= Texas Instruments Power =

Texas Instruments Power, known more popularly by its acronym TIP, is a series of bipolar junction transistors manufactured by Texas Instruments. The series was introduced in the 1960s, and still sees some use today due to their simplicity, their durability, and their ease of use. A Texas Instruments catalog in 1966 lists the TIP04 and TIP14 part numbers.

==Specific models==

===TIP29 and TIP30===
The TIP29 and TIP30 are complementary transistors, used in medium power linear switching applications. The TIP29 is NPN, while the TIP30 is PNP. One of their uses was in general purpose amplifiers.

===TIP31 and TIP32===
A TIP31 an NPN bipolar transistor and TIP32 is the complementary PNP transistor. TIP31 transistors are designated as TIP31A, TIP31B, TIP31 to indicate increasing collector-base and collector-emitter breakdown voltage ratings. The TIP31 is packaged in a TO-220 case. TIP stands for Texas Instruments (Plastic) Power transistor. 31 is an arbitrary identifier.

These ratings are for the Fairchild TIP31 series. Other manufacturers may have other ratings for this part. These are absolute maximum ratings and should not be exceeded.

| Model | V_{cb} | V_{ce} | I_{ce} | Power (T_{c} = 25 °C) |
|---|---|---|---|---|
| TIP31 | 40 | 40 | 3A | 40W |
| TIP31A | 60 | 60 | 3A | 40W |
| TIP31B | 80 | 80 | 3A | 40W |
| TIP31C | 100 | 100 | 3A | 40W |

These characteristics apply to all types of TIP31 transistors (A, B, C). The characteristics are very similar between models, however differences may apply depending on temperature and/or manufacturing process.
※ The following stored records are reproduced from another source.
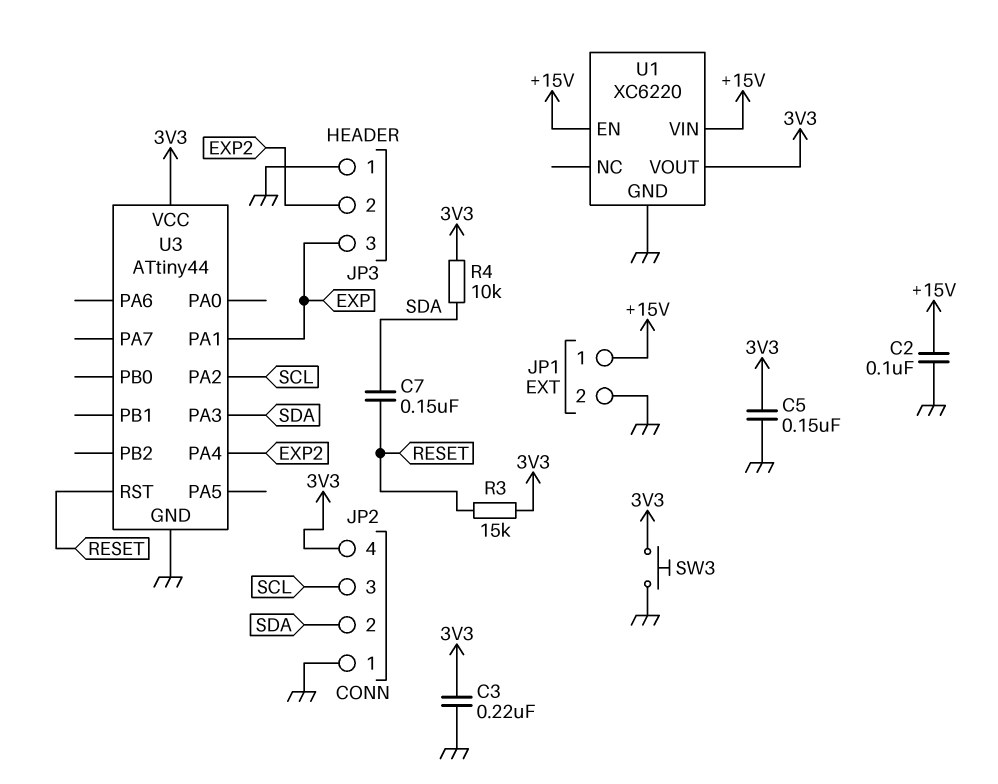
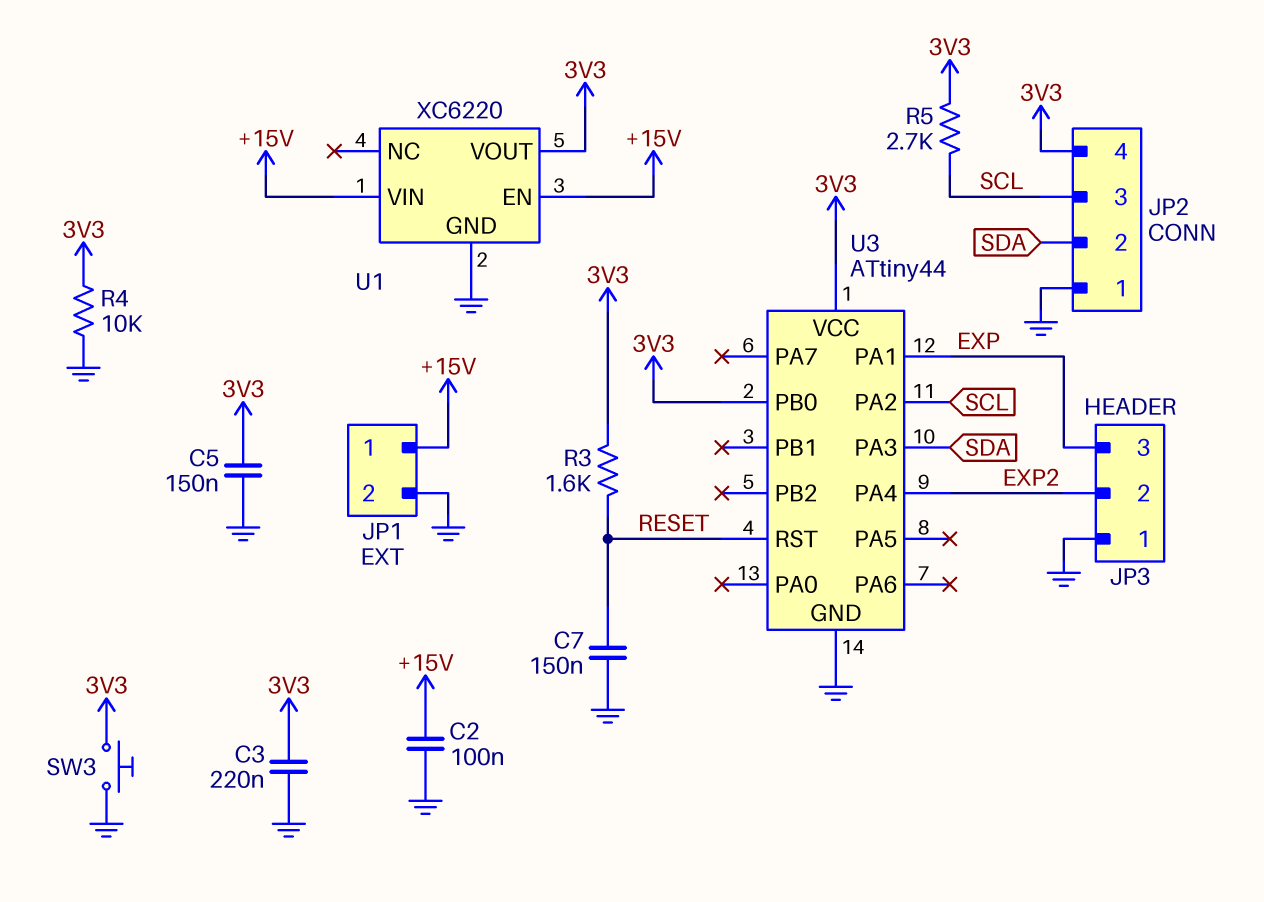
C7: 150nF (RESET, SDA) -> 150nF (GND, RESET)
R3: 15k (3V3, RESET) -> 1.6k (3V3, RESET)
R4: 10k (3V3, SDA) -> 10k (3V3, GND)
R5: none -> 2.7k (3V3, SCL)
U3 pin PB0: none -> 3V3

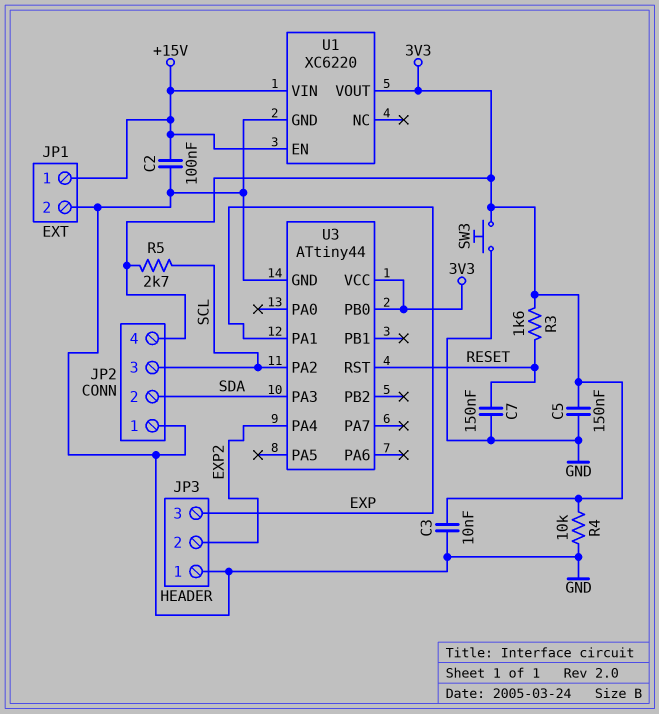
C3: 220nF (3V3, GND) -> 10nF (3V3, GND)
| Parameter | Manufacturer |  |  |  |  |  |  |  |  |  |
|  | Fairchild | Samsung Semi. | Micro Electronics |
| V_{ce} saturation | 1.2V | 1.2V | 1.2V |
| V_{be} saturation | 1.8V | 1.8V | 1.8V |
| Small signal DC current gain (H_{fe}) | 25 | 25 | 20 |
| H_{fe} bandwidth product | 3.0 MHz | 3.0 MHz | 3.0 MHz |

===TIP33 and TIP34===
Complementary silicon transistors for use in high power general purpose amplifier and switching applications. The TIP33 is NPN and the TIP34 is PNP. Both are rated for 10 A continuous collector current.

===TIP35 and TIP36===
The two transistors are complementary silicon transistors, the TIP35 being NPN configured, while the TIP36 is PNP. Both are rated for 25 A continuous collector current.